----- Task input -----
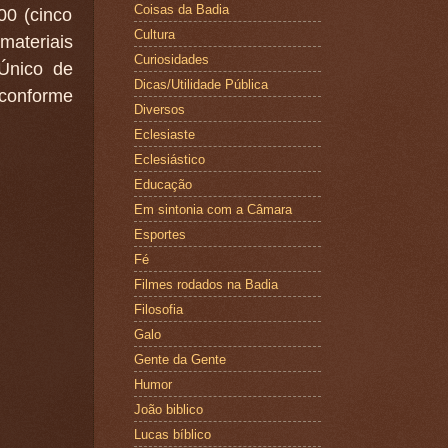
Coisas da Badia
00 (cinco
Cultura
materiais
Curiosidades
Único de
Dicas/Utilidade Pública
conforme
Diversos
Eclesiaste
Eclesiástico
Educação
Em sintonia com a Câmara
Esportes
Fé
Filmes rodados na Badia
Filosofia
Galo
Gente da Gente
Humor
João biblico
Lucas bíblico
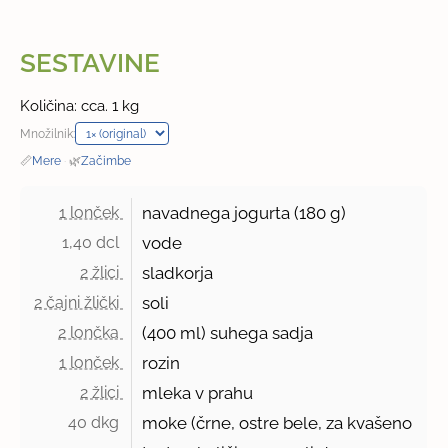
SESTAVINE
Količina: cca. 1 kg
Množilnik:
📏
Mere
·
🌿
Začimbe
1 lonček 
navadnega jogurta (
180 g
)
1,40 dcl 
vode
2 žlici 
sladkorja
2 čajni žlički 
soli
2 lončka 
(400 ml) suhega sadja
1 lonček 
rozin
2 žlici 
mleka v prahu
40 dkg 
moke (črne, ostre bele, za kvašeno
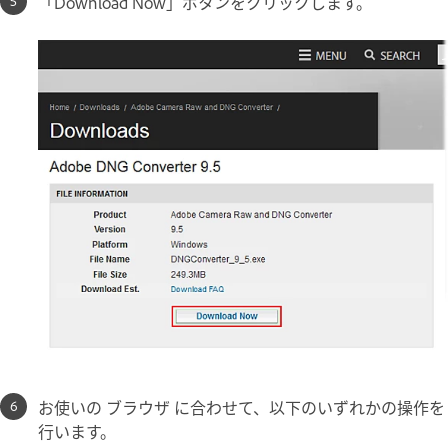
「Download Now」ボタンをクリックします。
お使いの ブラウザ に合わせて、以下のいずれかの操作を
行います。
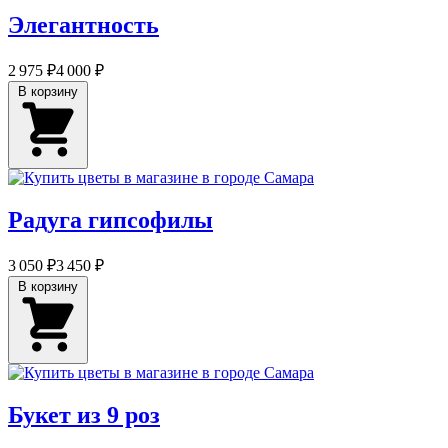
Элегантность
2 975 ₽
4 000 ₽
В корзину
Радуга гипсофилы
3 050 ₽
3 450 ₽
В корзину
Букет из 9 роз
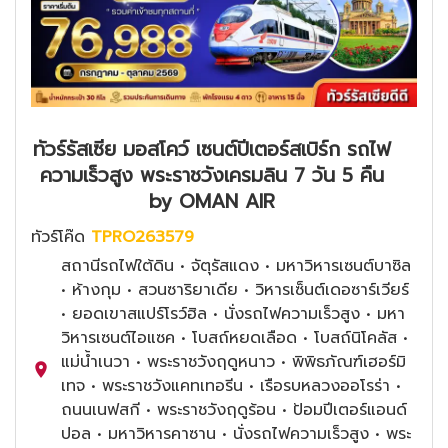
ทัวร์รัสเซีย มอสโคว์ เซนต์ปีเตอร์สเบิร์ก รถไฟ
ความเร็วสูง พระราชวังเครมลิน 7 วัน 5 คืน
by OMAN AIR
ทัวร์โค๊ด
TPRO263579
สถานีรถไฟใต้ดิน • จัตุรัสแดง • มหาวิหารเซนต์บาซิล
• ห้างกุม • สวนซาริยาเดีย • วิหารเซ็นต์เดอซาร์เวียร์
• ยอดเขาสแปร์โรว์ฮิล • นั่งรถไฟความเร็วสูง • มหา
วิหารเซนต์ไอแซค • โบสถ์หยดเลือด • โบสถ์นิโคลัส •
แม่น้ำเนวา • พระราชวังฤดูหนาว • พิพิธภัณฑ์เฮอร์มิ
เทจ • พระราชวังแคทเทอรีน • เรือรบหลวงออโรร่า •
ถนนเนฟสกี • พระราชวังฤดูร้อน • ป้อมปีเตอร์แอนด์
ปอล • มหาวิหารคาซาน • นั่งรถไฟความเร็วสูง • พระ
-----
The answer must be a single number: the count of lines in the data that include the word "มหาว".

2